Nathasja Roggo-van Luijn
received her Ph.D. from the University of Cambridge in 2022, with the thesis ‘The Epistemology of Artefact Comparisons in Early Greek Natural Philosophy and Medicine’. She is currently postdoctoral researcher at the Institut für Geschichte, Theorie und Ethik der Medizin at the University of Ulm (Germany). She published ‘The playful role of the girl in Empedocles’ B100’ in 2021 in Rhizomata. Her research interests include the use of analogies and literary figures of speech in philosophical thought, and ancient Graeco-Roman science and medicine. She has also co-edited a Dutch literary travel guide to ancient Rome (van Luijn, Oldenhave & Pieper (eds.), De vereeuwigde stad. Een literaire reisgids door het antieke Rome) with Amsterdam University Press.
Richard Seaford†
was a British classicist. He was Professor Emeritus of Classics and Ancient History at the University of Exeter. His work focused on ancient Greek culture, especially that of ancient Athens. They include Money and the Early Greek Mind (2004), Cosmology and the Polis (2012), Tragedy, Ritual and Money in Ancient Greece (2018), and The Origins of Philosophy in Ancient Greece and Ancient India. A Historical Comparison (2020). He died in December 2023.
Harold Tarrant
studied at Cambridge and Durham Universities, but taught for nearly four decades at the University of Sydney and the University of Newcastle, Australia. Now retired, he remains Professor Emeritus at the University of Newcastle though living again in the UK. His many publications deal mainly with the Platonic tradition from Socrates until Olympiodorus.
Philip Thibodeau
studies early Greek scientists and the social and multicultural contexts in which their work evolved. His most recent work is a monograph on the timeline of these persons entitled The Chronology of the Early Greek Natural Philosophers. He is currently working on a study of the chronology of the poems of Homer and Hesiod which places them in the early sixth century BCE. His published works also include studies of ancient Greek and Roman agriculture, ancient theories of vision, Horace’s Odes, and Vergil’s great poem on farming, the Georgics. His expertise includes: early Greek cosmology; ancient chronology; ancient science; Vergil, Horace, and Augustan poetry; Latin pedagogy.
Bella Vivante
is Professor Emerita of Classics, University of Arizona. She received her Ph.D. in Classics from Stanford University; has held the Hennebach Distinguished Visiting Professor, Colorado School of Mines; was Director of the NEH Summer Institute, “New Perspectives on Classical Antiquity”; and leader of many student and adult trips to Greece and Turkey, including as Study Expert on Smithsonian Journeys trips to the ancient sites. Select publications: Daughters of Gaia: Women in the Ancient Mediterranean; as editor, Women’s Roles in Ancient Civilizations; a translation of Euripides’ Helen in Women on the Edge: Four Plays by Euripides; and as scriptwriter and lead performer for Women, Marriage and Family in Ancient Greece, dvd.
William Wians
teaches at Boston College and is Professor Emeritus of philosophy at Merrimack College in North Andover, Massachusetts.
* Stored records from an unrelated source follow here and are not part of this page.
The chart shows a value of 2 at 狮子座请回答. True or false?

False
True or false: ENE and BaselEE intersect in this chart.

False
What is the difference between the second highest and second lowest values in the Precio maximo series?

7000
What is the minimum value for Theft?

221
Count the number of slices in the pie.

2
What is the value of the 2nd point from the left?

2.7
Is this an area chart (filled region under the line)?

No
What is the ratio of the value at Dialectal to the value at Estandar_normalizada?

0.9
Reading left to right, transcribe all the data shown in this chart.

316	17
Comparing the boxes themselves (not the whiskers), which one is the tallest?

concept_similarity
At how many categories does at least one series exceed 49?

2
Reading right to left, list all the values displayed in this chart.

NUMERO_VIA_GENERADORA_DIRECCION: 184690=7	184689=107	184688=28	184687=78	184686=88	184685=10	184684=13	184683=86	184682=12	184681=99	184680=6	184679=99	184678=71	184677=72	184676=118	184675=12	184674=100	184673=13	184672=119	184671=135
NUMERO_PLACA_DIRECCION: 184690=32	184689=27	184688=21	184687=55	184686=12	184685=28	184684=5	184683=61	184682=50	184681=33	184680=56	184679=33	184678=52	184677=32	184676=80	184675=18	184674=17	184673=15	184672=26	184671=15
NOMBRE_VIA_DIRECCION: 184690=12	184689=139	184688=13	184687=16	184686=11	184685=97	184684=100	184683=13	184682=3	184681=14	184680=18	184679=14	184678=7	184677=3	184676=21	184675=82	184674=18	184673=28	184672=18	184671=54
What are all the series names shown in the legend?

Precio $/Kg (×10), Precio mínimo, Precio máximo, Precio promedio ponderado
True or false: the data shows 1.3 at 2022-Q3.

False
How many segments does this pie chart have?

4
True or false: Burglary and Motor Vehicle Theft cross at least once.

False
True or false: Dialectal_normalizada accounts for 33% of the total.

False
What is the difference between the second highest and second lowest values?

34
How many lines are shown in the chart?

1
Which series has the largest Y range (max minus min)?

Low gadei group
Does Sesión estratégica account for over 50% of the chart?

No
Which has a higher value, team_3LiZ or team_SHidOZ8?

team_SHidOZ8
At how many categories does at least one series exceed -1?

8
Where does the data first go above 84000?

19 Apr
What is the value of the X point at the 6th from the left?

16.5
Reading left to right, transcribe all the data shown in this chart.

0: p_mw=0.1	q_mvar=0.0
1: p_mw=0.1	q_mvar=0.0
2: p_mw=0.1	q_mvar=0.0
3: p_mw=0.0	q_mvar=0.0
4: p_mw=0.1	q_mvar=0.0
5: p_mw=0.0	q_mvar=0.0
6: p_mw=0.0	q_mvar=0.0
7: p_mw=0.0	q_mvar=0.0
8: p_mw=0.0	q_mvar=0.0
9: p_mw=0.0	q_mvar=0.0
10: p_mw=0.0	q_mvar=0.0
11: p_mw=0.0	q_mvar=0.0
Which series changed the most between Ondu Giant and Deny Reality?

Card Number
He has taught at Boston University, the University of Chicago, and the University of Notre Dame, where he received his Ph.D. Recent publications include three edited collections: Logos and Muthos: Philosophical Essays in Greek Literature (SUNY Press, 2009), Logoi and Muthoi: Further Philosophical Essays in Greek Literature (SUNY Press, 2019), and Reading Aristotle: Argument and Exposition, co-edited with Ronald Polansky (Brill, 2017). His current work is concentrated in two areas: what it means to imitate Socrates, and Aristotle’s distinction between Second and First Philosophy.